ODESSA, TX (KWES) - A police captain who assisted in a 1989 murder investigation spoke out Monday about the relief of gaining closure 26 years later.
Odessa Police Capt. Jesse Duarte was assigned to the Narcotic/Vice Division in February 1989 when 15-year-old Wendy Burdette was found dead in a field behind Permian Metals on West 2nd Street.
The Odessa High School student was raped, brutally beaten, stabbed multiple times and had her throat cut, according to investigators.
"The scene wasn't all that good," Duarte recalled.
He turned to informants for any possible clues, while detectives heading the case worked day and night for months.
"They were trying to follow up on all leads, but they just weren't [leading] to anything," Duarte told NewsWest 9.
Their lucky break came more than two decades later, when the state began enforcing a sex offender registration law in 2013.

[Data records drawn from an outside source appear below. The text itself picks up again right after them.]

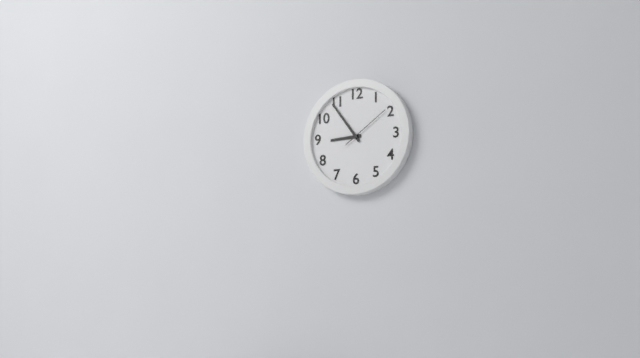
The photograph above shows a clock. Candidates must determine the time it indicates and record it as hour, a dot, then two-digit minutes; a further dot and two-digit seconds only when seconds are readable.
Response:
8.54.09
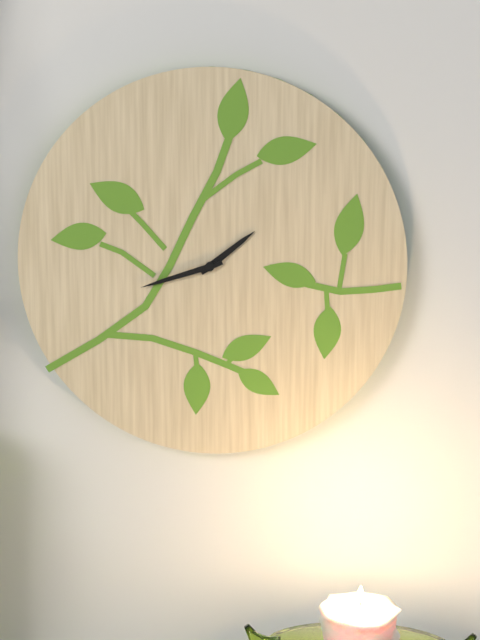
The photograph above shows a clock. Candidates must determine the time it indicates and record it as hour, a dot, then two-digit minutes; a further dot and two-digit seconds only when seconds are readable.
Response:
1.42
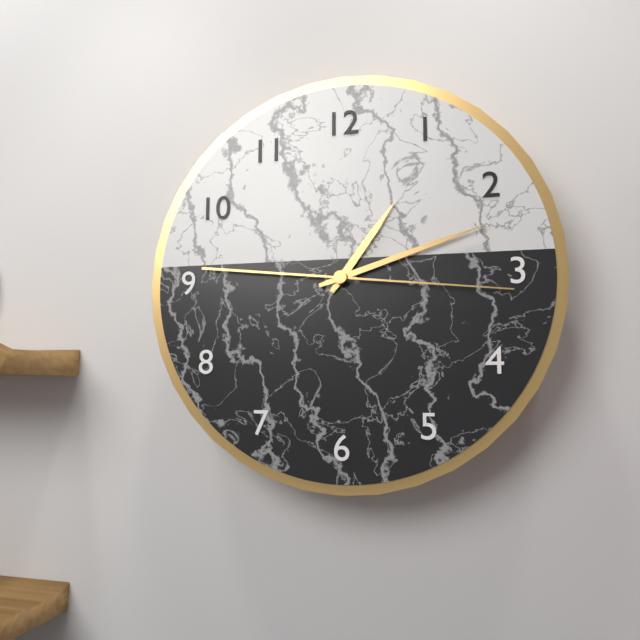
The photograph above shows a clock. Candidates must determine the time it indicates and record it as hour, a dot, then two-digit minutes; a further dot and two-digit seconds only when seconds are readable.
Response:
1.12.16
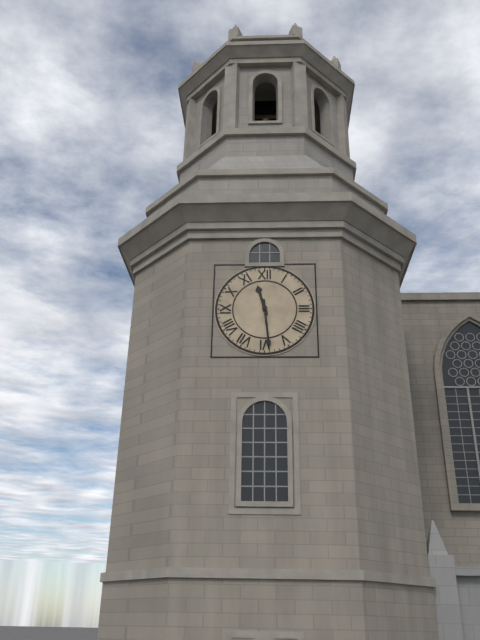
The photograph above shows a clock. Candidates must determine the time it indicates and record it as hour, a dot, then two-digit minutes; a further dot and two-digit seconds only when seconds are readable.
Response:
11.29
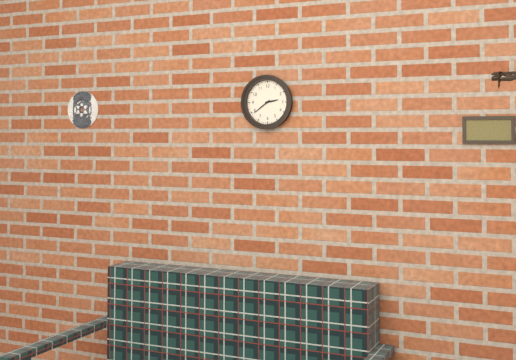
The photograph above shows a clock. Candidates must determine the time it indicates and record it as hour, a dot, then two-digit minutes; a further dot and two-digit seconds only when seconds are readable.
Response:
2.39
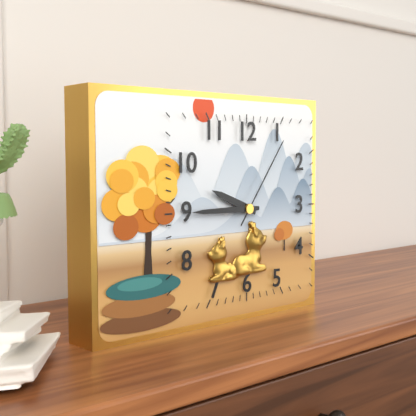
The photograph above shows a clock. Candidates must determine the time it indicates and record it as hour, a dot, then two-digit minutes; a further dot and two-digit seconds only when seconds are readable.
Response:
9.45.06
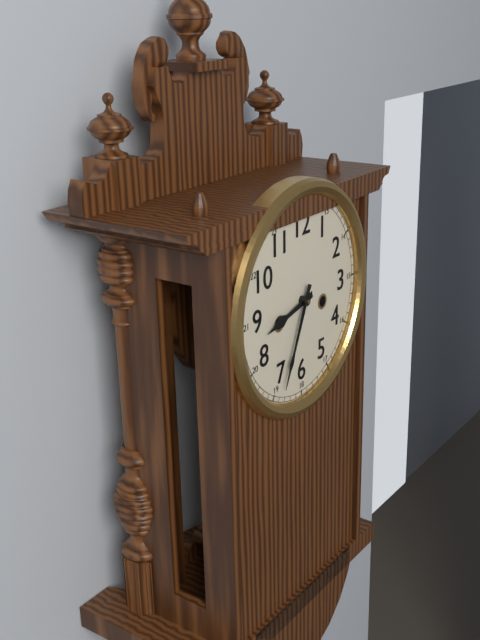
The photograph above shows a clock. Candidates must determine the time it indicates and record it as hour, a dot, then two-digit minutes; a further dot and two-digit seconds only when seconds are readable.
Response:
8.34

"Basically, Texas state law requires all sex offenders to submit DNA samples," explained Odessa Police spokesman Cpl. Steve LeSueur. "[The Department of Public Safety] found out Thompson Stricklen's DNA matched evidence found at the scene [of Wendy Burdette's murder] and alerted us."
Thompson Ward Stricklen Jr., 52, had previously been questioned as a suspect in Burdette's stabbing death. However, police never had probable cause to arrest him, LeSueur said.

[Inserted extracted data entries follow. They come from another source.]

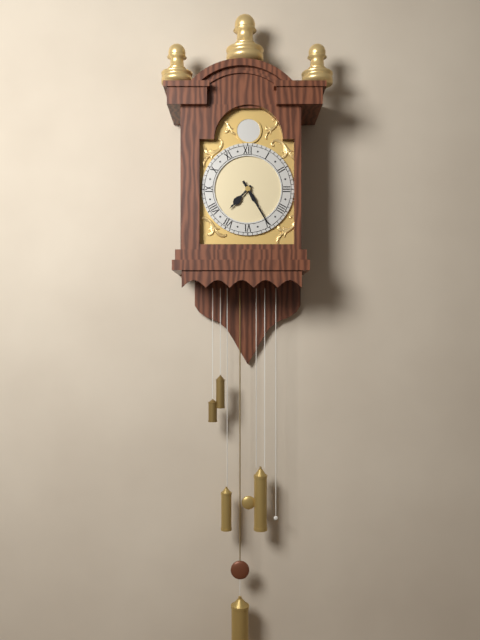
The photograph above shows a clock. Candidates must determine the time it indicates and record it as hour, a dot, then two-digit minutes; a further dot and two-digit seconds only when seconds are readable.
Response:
7.25
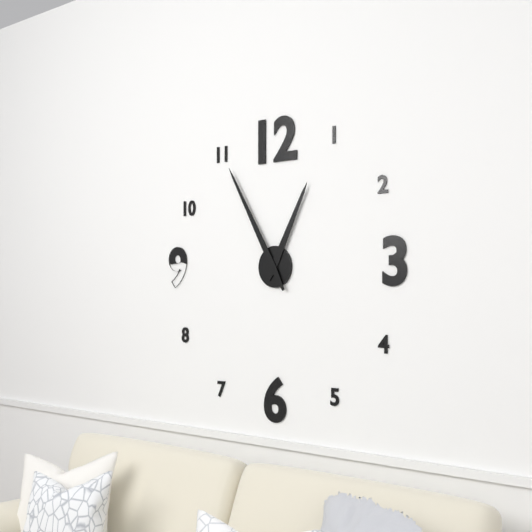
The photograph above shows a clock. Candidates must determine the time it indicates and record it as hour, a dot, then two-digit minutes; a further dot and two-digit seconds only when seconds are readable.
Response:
12.55
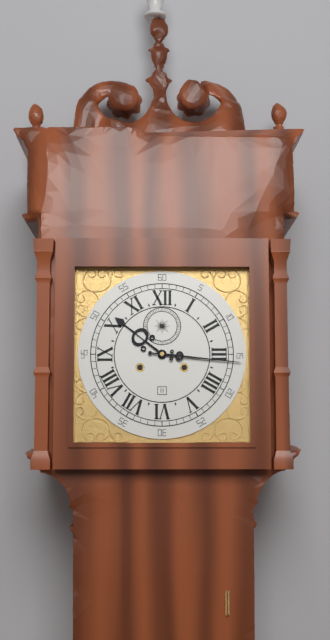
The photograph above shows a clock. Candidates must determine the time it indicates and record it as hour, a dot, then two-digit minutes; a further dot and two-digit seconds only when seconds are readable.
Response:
10.16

That changed on July 16, when the DNA match reported by DPS was confirmed with evidence from Burdette's autopsy.
Stricklen was arrested in Rusk County and is being held at the Ector County Detention Center on bonds totaling $350,000, according to a news release from Odessa Police. He has previously served prison sentences for indecency with a child, solicitation of murder and retaliation, officials said, and has been convicted of having sex with a mentally disabled sister-in-law.